# [EXERCISE TEXT]

▬▬▬▬▬▬▬▬▬▬

Why the Long Face is the seventh studio album by Scottish band Big Country, released in 1995. It was produced by Chris Sheldon and members of the band.

The album received a reissue as a deluxe four-disc box-set by Cherry Red Records in 2018. In addition to a remaster of the original album on disc one, the three additional CDs contain demos, B-sides and single edits, as well as the band's 1996 live album Eclectic.

Background
Why the Long Face was recorded between August 1994 and January 1995. The new material was met with a lukewarm response from the head of the band's label Compulsion, Chris Biggs, who felt the band needed to do more work on the material. Compulsion ended up dropping Big Country and the band subsequently signed to Transatlantic in March 1995, with Why the Long Face being released on the label in June 1995.

Speaking to The Lennox Herald in 1995, lead vocalist and guitarist Stuart Adamson said of the album, "I think that this album flows well and that there is no filler on it. It's strong enough for us to do most of it live on stage." He added to the Evening Herald, "It's not a departure from or a return to anything really. This time round though, I think the songs are more intimate and personal as opposed to being about big impersonal issues. They've got real characters, strong verses and choruses."

▬▬▬▬▬▬▬▬▬▬

# [Entries drawn from a collection]

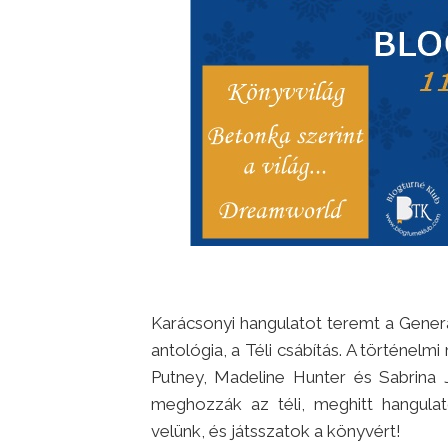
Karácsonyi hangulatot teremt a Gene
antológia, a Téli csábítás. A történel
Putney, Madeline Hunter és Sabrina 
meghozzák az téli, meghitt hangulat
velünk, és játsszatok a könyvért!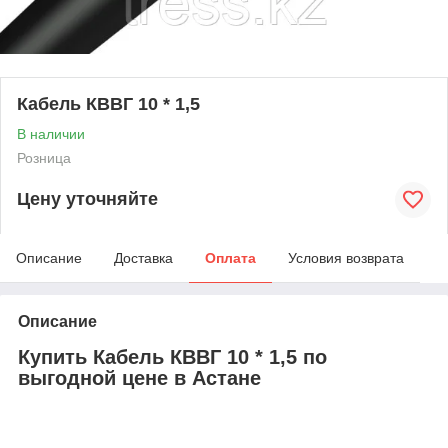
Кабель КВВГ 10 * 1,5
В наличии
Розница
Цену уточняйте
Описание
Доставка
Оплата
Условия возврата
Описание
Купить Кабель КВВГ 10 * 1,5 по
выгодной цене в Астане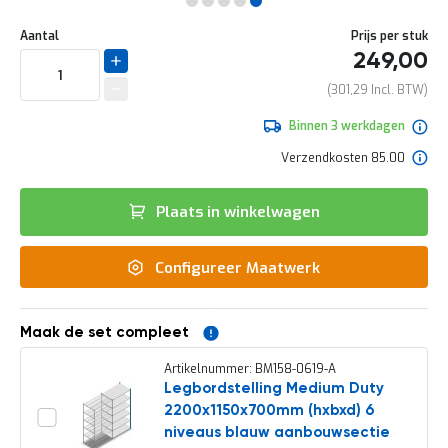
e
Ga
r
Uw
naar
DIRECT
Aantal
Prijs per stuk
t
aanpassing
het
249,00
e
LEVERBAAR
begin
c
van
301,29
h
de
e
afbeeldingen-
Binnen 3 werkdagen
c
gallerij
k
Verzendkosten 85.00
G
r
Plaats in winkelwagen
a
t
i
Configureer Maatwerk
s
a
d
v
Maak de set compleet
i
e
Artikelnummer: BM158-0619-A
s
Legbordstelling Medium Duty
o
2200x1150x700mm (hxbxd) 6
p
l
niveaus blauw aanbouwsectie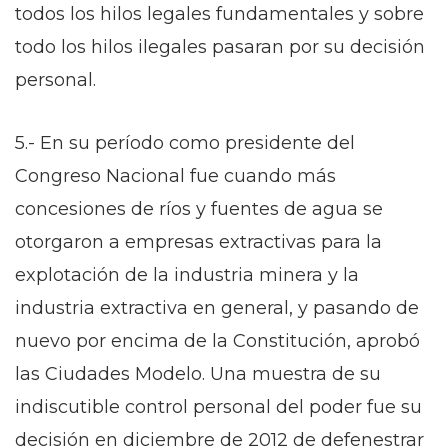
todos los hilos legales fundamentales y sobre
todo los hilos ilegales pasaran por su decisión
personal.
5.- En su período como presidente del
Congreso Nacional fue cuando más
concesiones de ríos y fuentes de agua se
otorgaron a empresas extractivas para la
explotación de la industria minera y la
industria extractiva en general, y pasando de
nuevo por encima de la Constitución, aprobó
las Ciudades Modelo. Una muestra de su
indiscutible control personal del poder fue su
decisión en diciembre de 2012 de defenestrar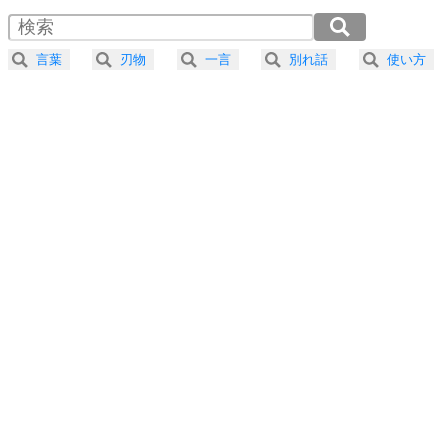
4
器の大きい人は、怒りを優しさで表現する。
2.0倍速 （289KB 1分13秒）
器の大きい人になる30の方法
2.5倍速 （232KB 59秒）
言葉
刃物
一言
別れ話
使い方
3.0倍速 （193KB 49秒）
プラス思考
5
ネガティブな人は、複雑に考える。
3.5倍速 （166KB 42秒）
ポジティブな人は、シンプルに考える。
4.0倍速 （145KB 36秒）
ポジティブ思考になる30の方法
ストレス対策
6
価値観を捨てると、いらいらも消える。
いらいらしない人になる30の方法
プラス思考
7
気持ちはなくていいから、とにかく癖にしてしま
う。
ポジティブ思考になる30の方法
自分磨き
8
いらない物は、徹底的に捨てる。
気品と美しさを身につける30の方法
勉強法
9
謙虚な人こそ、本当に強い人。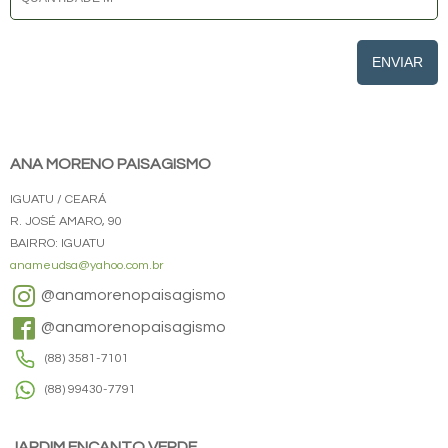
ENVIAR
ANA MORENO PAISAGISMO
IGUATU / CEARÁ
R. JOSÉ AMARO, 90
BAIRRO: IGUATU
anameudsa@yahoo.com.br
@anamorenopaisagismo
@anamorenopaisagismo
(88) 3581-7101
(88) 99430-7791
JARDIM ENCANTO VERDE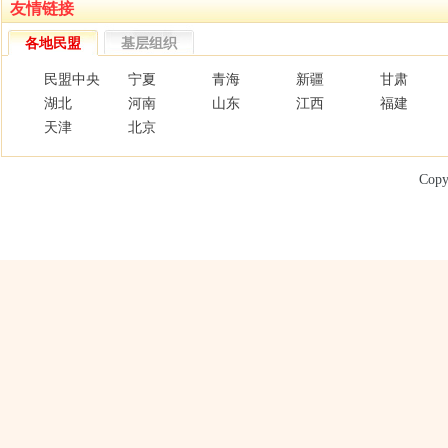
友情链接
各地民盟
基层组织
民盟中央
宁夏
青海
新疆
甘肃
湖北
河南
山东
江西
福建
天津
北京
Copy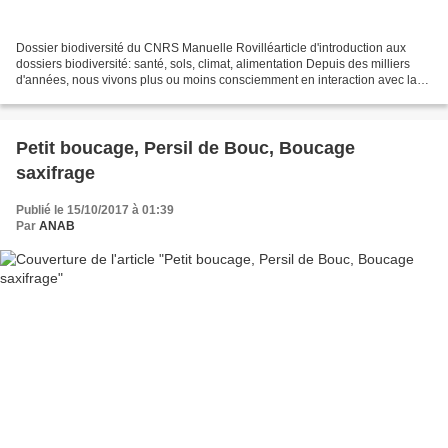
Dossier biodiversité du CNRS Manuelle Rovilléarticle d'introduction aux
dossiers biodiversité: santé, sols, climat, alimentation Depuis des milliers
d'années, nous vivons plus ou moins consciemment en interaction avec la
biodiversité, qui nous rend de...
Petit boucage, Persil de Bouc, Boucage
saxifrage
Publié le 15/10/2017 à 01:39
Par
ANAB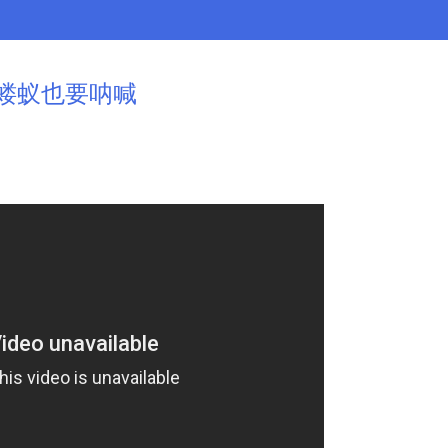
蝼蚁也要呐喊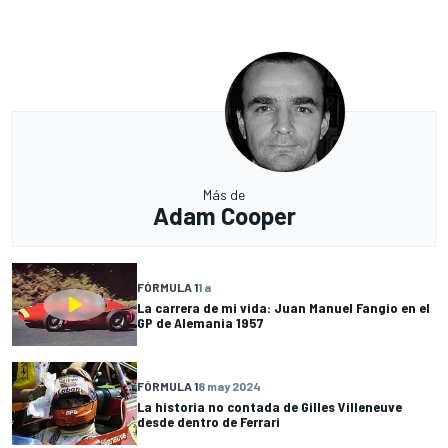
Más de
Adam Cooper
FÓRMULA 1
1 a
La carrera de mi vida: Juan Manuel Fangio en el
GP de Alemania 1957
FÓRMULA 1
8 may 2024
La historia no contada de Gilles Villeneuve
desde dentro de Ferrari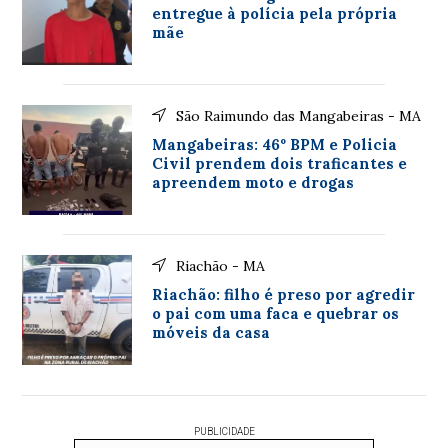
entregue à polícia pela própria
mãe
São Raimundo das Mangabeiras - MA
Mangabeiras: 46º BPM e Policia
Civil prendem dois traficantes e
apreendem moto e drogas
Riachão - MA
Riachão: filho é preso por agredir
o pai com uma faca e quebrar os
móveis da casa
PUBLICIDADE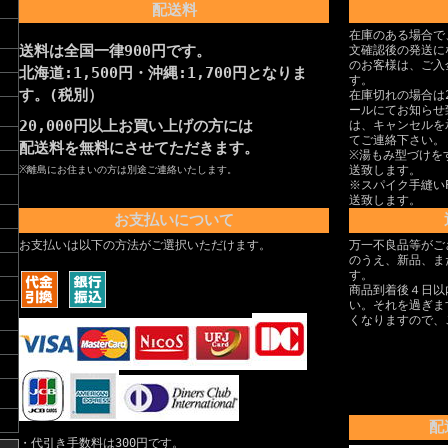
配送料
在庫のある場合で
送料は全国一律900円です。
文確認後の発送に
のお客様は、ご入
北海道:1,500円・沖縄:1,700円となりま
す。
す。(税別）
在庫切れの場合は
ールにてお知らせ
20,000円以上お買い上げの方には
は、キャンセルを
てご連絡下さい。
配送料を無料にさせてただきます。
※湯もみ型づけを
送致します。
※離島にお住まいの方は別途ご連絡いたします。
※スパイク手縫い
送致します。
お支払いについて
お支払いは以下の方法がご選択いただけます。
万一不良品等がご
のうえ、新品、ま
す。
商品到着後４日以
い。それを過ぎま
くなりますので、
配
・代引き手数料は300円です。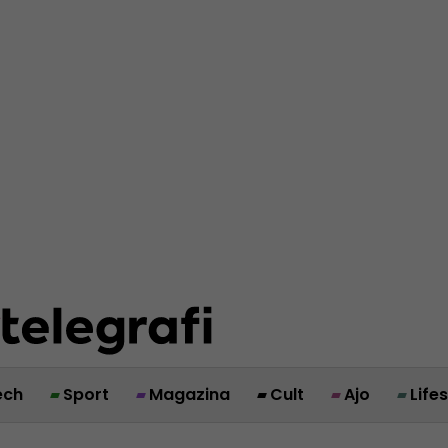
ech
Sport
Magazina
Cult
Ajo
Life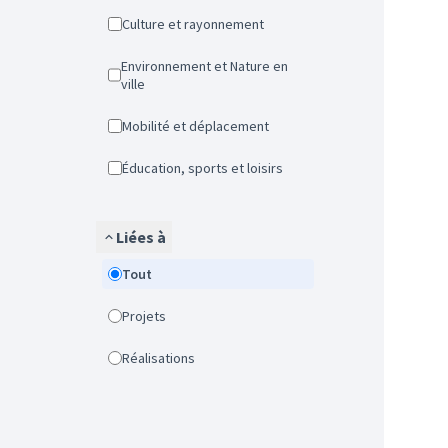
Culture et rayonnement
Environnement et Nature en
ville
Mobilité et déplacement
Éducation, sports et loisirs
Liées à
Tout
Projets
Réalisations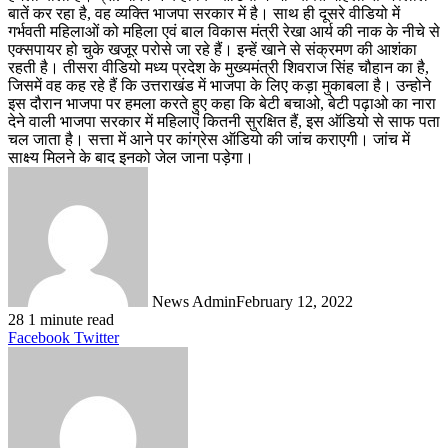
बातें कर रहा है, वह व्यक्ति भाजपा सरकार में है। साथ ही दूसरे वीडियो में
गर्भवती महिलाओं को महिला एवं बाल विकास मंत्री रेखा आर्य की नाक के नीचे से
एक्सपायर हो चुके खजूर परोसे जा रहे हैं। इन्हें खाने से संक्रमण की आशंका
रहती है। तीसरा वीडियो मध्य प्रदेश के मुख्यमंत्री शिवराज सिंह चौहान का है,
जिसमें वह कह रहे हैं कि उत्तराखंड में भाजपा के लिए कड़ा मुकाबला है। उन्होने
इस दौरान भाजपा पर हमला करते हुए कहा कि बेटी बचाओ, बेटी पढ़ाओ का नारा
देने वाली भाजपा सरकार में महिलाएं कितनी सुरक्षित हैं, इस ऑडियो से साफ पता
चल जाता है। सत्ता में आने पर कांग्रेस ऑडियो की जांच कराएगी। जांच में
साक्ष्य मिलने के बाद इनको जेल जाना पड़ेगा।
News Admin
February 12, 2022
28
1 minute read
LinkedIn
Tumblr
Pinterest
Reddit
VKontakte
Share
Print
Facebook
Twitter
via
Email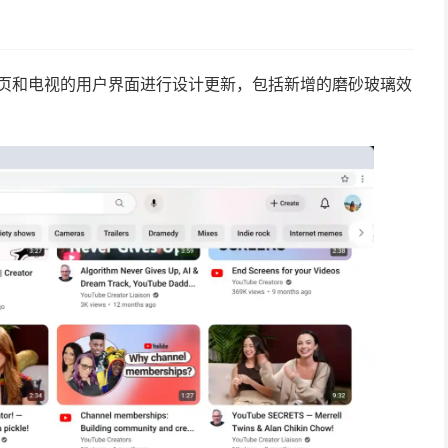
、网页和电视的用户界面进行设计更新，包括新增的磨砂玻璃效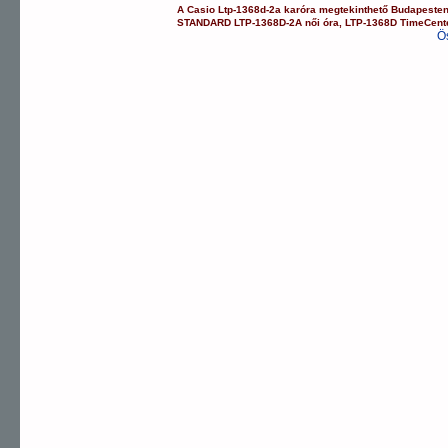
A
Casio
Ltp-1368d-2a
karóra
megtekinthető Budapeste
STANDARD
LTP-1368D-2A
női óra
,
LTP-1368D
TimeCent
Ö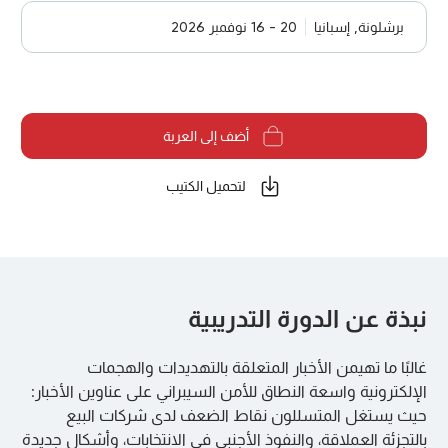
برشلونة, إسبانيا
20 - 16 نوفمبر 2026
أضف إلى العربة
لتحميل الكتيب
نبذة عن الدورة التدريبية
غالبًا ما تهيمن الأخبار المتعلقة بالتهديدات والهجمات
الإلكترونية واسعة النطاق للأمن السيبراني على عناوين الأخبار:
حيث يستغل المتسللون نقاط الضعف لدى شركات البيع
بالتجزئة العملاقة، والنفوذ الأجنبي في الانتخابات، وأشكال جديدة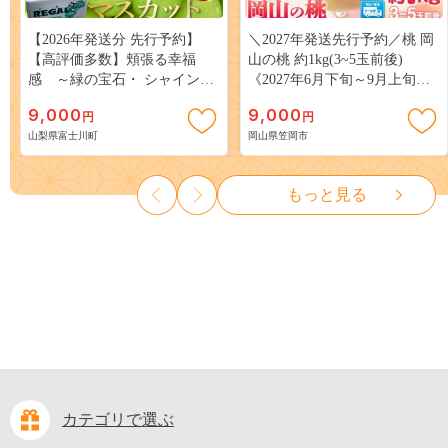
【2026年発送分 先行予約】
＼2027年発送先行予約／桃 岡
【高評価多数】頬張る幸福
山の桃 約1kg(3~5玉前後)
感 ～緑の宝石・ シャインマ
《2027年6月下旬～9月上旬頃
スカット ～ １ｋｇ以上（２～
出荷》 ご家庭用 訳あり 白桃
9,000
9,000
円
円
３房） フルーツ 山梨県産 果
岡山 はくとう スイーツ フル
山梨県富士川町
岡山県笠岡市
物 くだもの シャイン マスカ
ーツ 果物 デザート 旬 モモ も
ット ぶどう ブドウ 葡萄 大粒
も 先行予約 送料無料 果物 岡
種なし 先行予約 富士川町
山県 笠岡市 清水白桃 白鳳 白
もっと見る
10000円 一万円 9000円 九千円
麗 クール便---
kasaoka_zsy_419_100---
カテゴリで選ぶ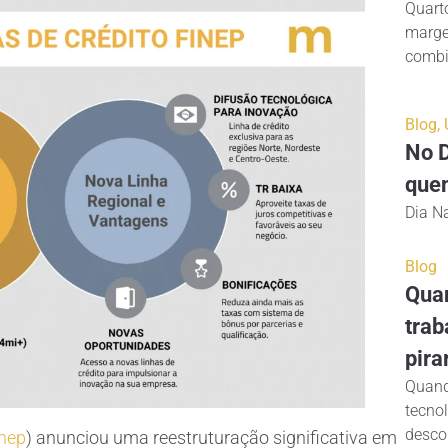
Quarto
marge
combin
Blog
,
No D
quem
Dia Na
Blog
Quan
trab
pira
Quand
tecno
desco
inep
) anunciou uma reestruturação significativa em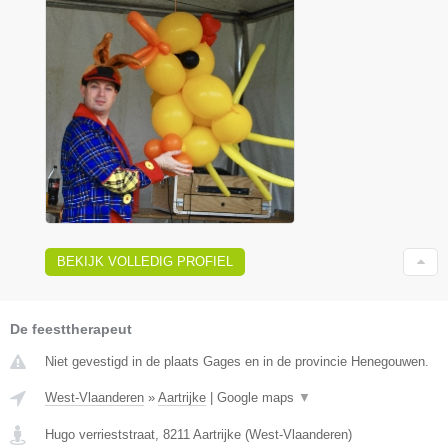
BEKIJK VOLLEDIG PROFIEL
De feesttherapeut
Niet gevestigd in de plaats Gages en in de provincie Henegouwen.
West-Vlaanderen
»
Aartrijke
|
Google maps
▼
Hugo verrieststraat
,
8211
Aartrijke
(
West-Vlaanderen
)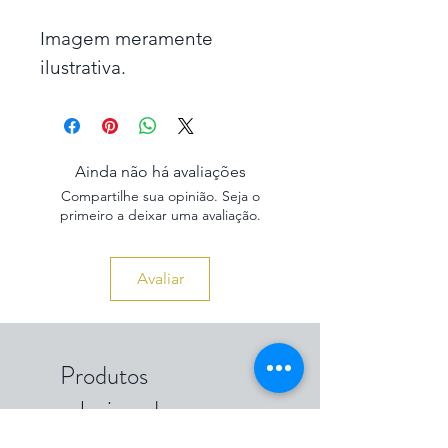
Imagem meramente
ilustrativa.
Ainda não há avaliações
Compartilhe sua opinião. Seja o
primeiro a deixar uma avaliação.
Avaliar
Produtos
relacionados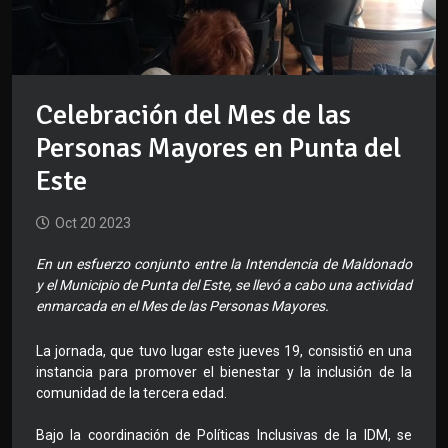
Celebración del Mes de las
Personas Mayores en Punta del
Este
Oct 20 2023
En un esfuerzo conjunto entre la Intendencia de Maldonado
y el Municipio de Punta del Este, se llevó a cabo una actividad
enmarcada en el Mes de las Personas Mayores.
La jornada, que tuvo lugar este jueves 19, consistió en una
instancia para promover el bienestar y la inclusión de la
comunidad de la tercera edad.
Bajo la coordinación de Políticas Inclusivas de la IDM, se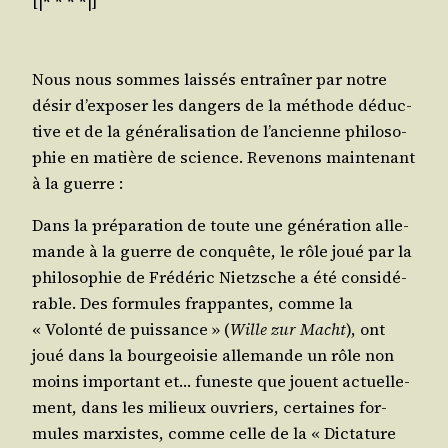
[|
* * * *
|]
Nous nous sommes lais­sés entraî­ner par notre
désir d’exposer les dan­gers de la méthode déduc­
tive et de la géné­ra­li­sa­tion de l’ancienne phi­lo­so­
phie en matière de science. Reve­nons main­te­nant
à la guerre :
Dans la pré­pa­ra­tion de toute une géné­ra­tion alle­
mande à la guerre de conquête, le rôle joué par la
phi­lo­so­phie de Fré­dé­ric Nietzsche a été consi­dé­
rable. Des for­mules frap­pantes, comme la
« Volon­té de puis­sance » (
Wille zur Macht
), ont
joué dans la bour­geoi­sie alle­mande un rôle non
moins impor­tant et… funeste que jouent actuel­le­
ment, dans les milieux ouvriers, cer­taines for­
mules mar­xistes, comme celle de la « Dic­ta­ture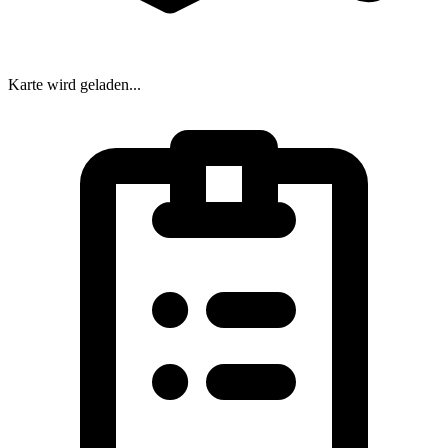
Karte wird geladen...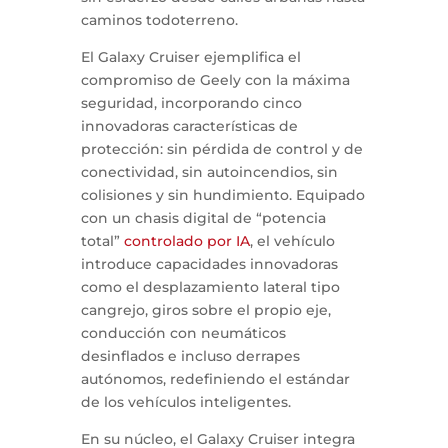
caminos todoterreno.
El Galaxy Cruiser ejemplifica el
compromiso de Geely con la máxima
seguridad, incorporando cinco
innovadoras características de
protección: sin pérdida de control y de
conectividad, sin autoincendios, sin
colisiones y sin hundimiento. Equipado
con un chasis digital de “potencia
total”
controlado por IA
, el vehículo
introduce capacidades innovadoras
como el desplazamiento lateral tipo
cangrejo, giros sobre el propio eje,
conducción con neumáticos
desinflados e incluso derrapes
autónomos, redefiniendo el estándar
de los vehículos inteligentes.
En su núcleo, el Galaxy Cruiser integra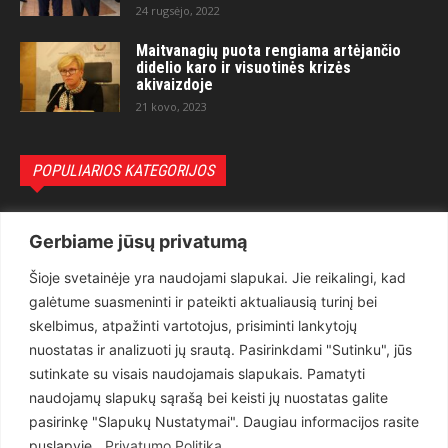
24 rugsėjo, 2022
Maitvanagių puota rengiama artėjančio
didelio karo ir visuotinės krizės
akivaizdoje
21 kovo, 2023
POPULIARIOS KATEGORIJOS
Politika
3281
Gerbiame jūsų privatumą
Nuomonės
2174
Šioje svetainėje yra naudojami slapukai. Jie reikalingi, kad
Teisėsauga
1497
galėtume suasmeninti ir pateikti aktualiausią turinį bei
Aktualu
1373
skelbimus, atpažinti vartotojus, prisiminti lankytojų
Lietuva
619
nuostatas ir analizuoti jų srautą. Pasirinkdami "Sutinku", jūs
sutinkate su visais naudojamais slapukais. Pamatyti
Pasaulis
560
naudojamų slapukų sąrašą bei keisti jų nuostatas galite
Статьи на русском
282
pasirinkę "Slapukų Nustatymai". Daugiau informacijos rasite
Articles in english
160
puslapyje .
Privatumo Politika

▬▬▬▬▬▬▬▬▬▬

# [REQUIREMENT 1]
Reproduce the passage of the text about Why the Long Face, everything from "Why the Long Face is" down to "in June 1995.".
# [REQUIREMENT 2]
Name every person who appears by name in the text about Why the Long Face.
These entries come from a separate source.

# [TASK RESULT 1]
Why the Long Face is the seventh studio album by Scottish band Big Country, released in 1995. It was produced by Chris Sheldon and members of the band.

The album received a reissue as a deluxe four-disc box-set by Cherry Red Records in 2018. In addition to a remaster of the original album on disc one, the three additional CDs contain demos, B-sides and single edits, as well as the band's 1996 live album Eclectic.

Background
Why the Long Face was recorded between August 1994 and January 1995. The new material was met with a lukewarm response from the head of the band's label Compulsion, Chris Biggs, who felt the band needed to do more work on the material. Compulsion ended up dropping Big Country and the band subsequently signed to Transatlantic in March 1995, with Why the Long Face being released on the label in June 1995.

# [TASK RESULT 2]
Chris Sheldon, Chris Biggs, Stuart Adamson